As we reported earlier today, psychiatrists are doing less psychotherapy than they were a decade ago:
Over the 10-year period, psychotherapy was provided in 5,597 (34 percent) of 14,108 visits lasting longer than 30 minutes. The percentage of visits involving psychotherapy declined from 44.4 percent in 1996-1997 to 28.9 percent in 2004-2005.
“This decline coincided with changes in reimbursement, increases in managed care and growth in the prescription of medications,” the researchers write.
The number of psychiatrists who provided psychotherapy to all of their patients also declined over the same time period, from 19.1 percent to 10.8 percent.
This is not a surprising finding, given that psychiatry as a profession has enjoyed a general, progressive decline over the past 4 decades. At the start of the 1970s, over 11% of medical students chose psychiatry as their medical specialty. By 1980, that number had been cut by more than half, to under 5.5%. Nearly 14 years later, in 1994, only 3.2% of U.S. medical school graduates chose psychiatry. While the number has since risen to 4.2% in 2002, it’s still a far cry from the 1970s when one in every 10 doctors chose to become a psychiatrist (Newton & Grayson, 2003).
With fewer psychiatrists available, those who do go into practice in most areas of the country are in generally high demand. And the demand tends to be focused on what psychiatrists can do that virtually no other mental health professional can provide — prescription medications.
Coinciding with the great increase in the number of psychiatric medications prescribed over the past decade, psychiatrists have largely been unable to resist the pressure of market forces which reinforce their expertise with these medications over psychotherapy.
Combine that, too, with the vast quantity of master’s level therapists now available (and who enjoy the same insurance reimbursement rates as their medical counterparts for doing psychotherapy), as well as the continuing increase of clinical psychologists, and you can see why psychiatrists have less time to spend in talk therapy.
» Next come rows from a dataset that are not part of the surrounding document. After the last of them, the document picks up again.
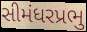
સીમંધરપ્રભુ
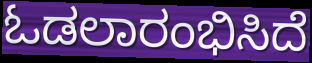
ಓಡಲಾರಂಭಿಸಿದೆ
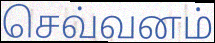
செவ்வனம்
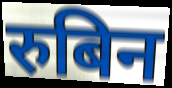
रुबिन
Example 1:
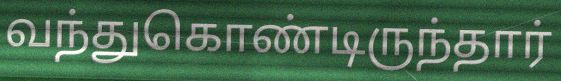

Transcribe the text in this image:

வந்துகொண்டிருந்தார்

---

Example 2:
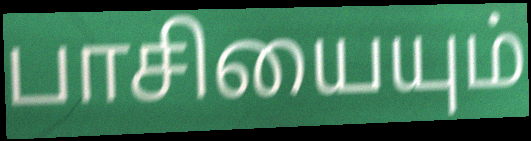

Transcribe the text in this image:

பாசியையும்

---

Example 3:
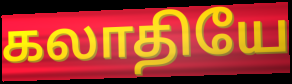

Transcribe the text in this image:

கலாதியே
Sadly, I don’t think the situation is likely to change much in the upcoming years, as medical school students tend to rank psychiatry right up there with proctology. I also don’t think it hurts potential clients, however, as long as they are seen by an experienced psychotherapist in addition to a psychiatrist for their mental health concern.
Mojtabai, R. & Olfson, M. (2008). National Trends in Psychotherapy by Office-Based Psychiatrists. Arch Gen Psychiatry, 65, 962 – 970.
Newton, D.A. & Grayson, M.S. (2003). Trends in Career Choice by US Medical School Graduates. JAMA, 290, 1179-1182.